> **TASK**: Copy out the material word for word, from the line with "Which series has the widest spread of values?" through the line with "True or false: the", both included. Leave out the pictures.

*** DATA UNDER STUDY ***

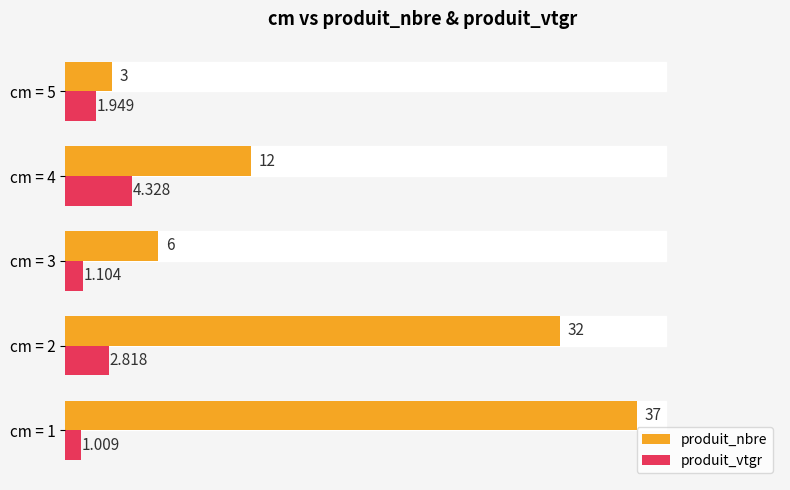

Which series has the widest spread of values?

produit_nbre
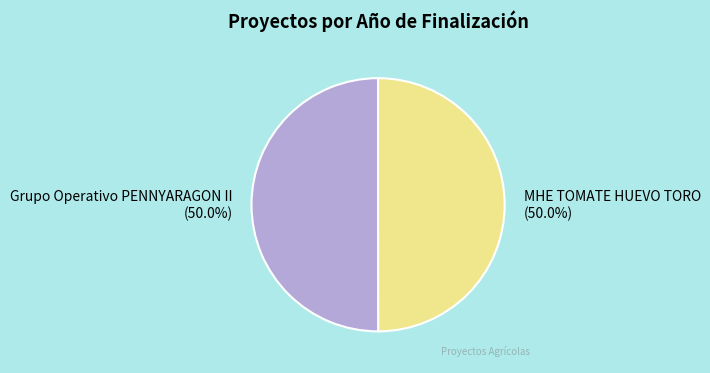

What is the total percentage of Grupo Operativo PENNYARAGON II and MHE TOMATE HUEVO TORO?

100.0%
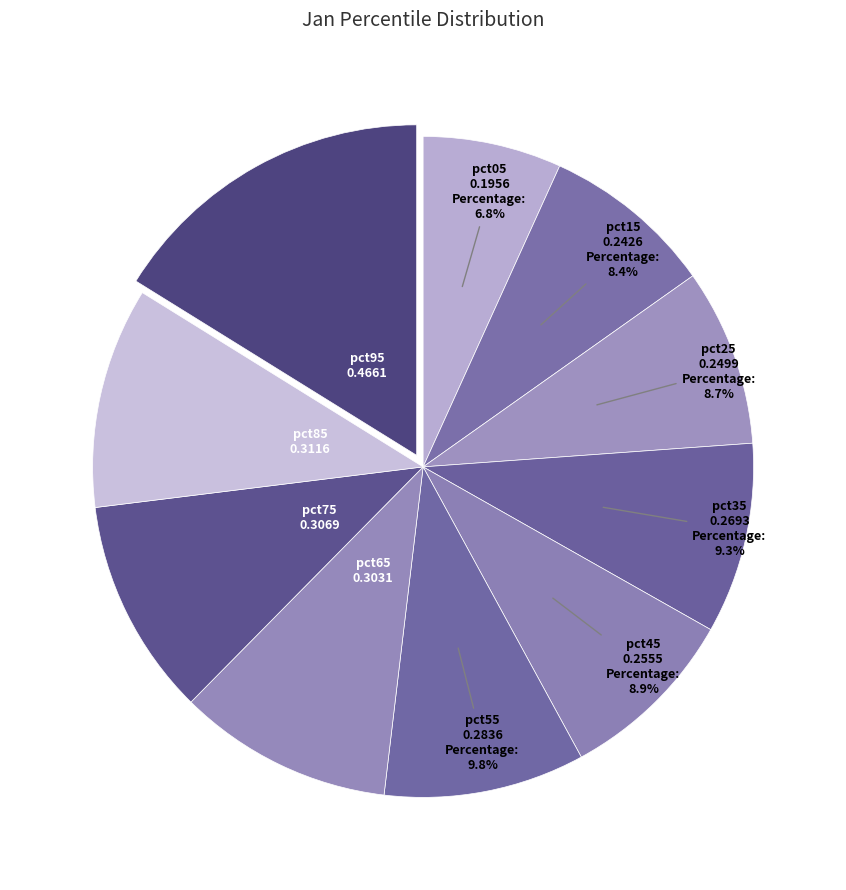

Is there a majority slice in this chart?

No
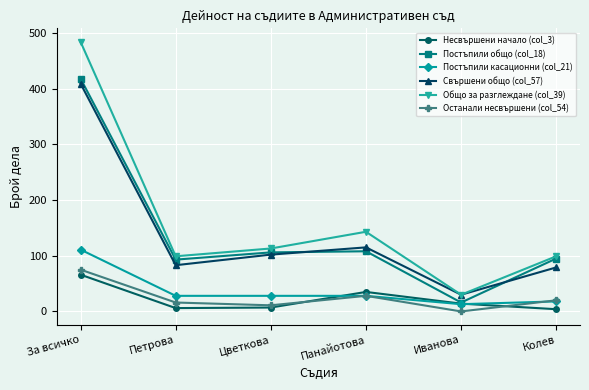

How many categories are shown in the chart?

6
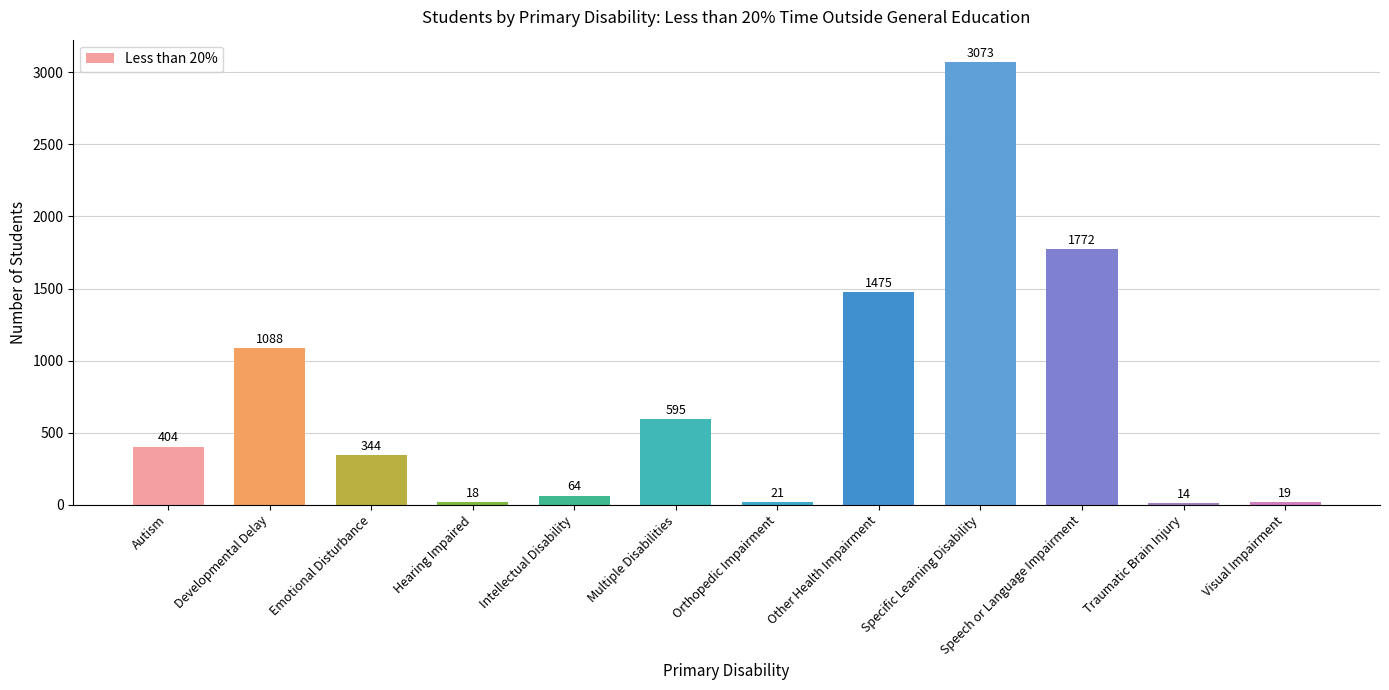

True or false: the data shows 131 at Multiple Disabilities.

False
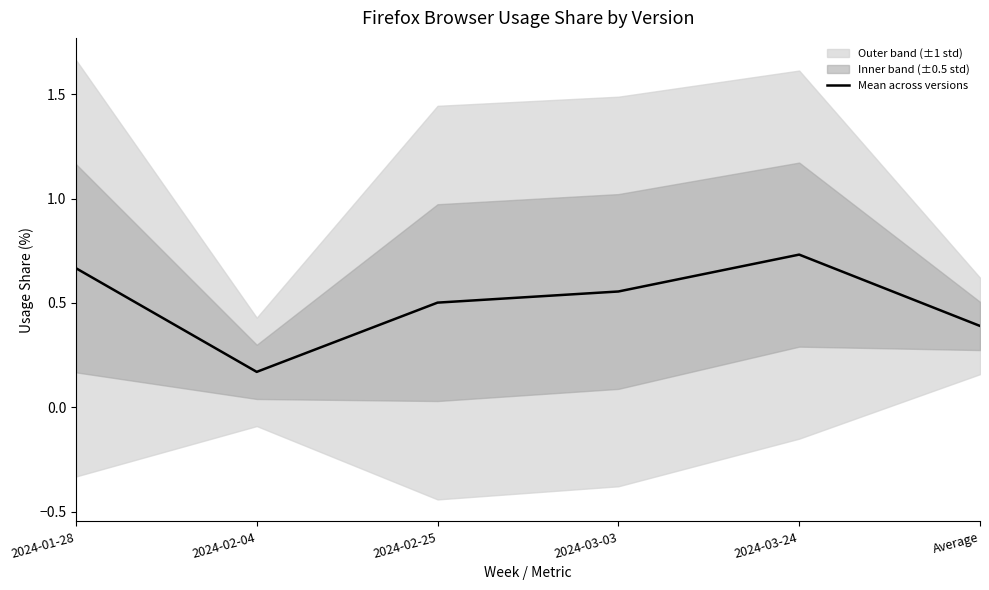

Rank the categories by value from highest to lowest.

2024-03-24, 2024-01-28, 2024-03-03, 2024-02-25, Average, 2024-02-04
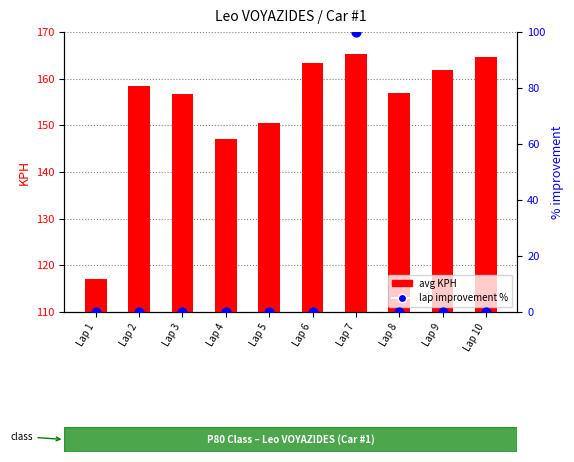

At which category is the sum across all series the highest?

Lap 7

***
*** DATA UNDER STUDY ***

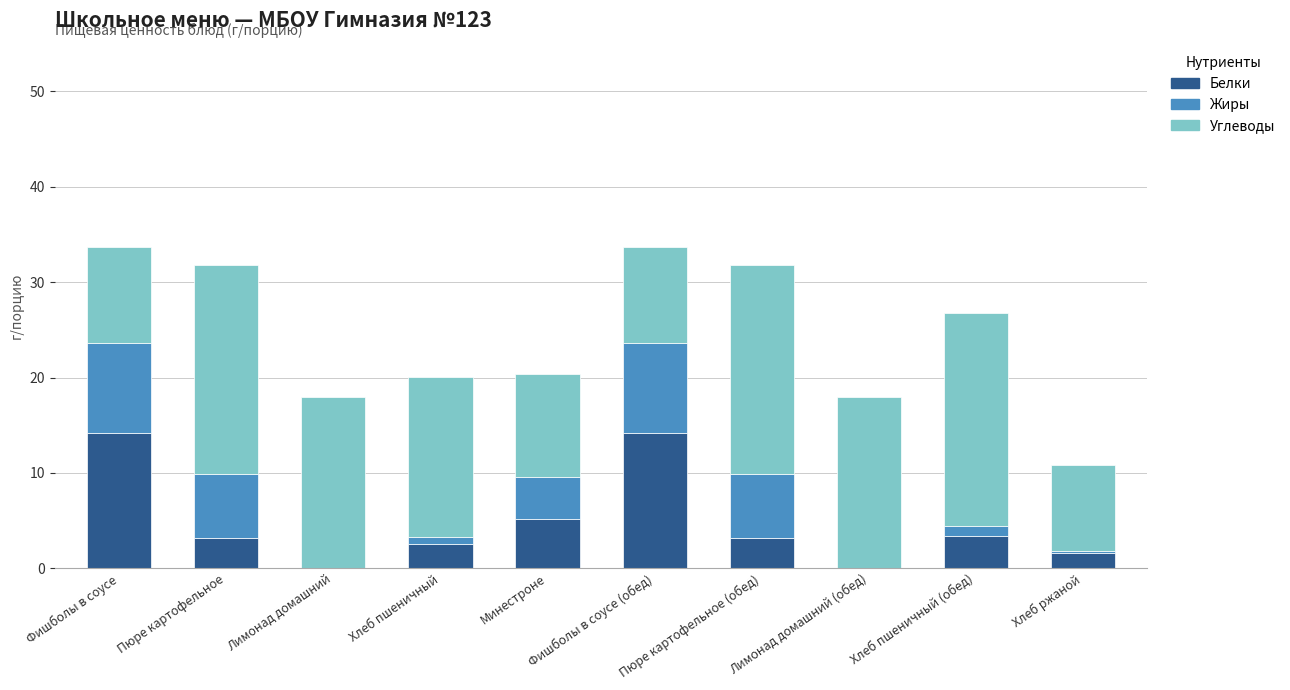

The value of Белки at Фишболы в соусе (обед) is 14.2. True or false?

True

***

> **EXERCISE RESULT**:
Which series has the widest spread of values?

produit_nbre

What is the total percentage of Grupo Operativo PENNYARAGON II and MHE TOMATE HUEVO TORO?

100.0%

Is there a majority slice in this chart?

No

How many categories are shown in the chart?

6

True or false: the data shows 131 at Multiple Disabilities.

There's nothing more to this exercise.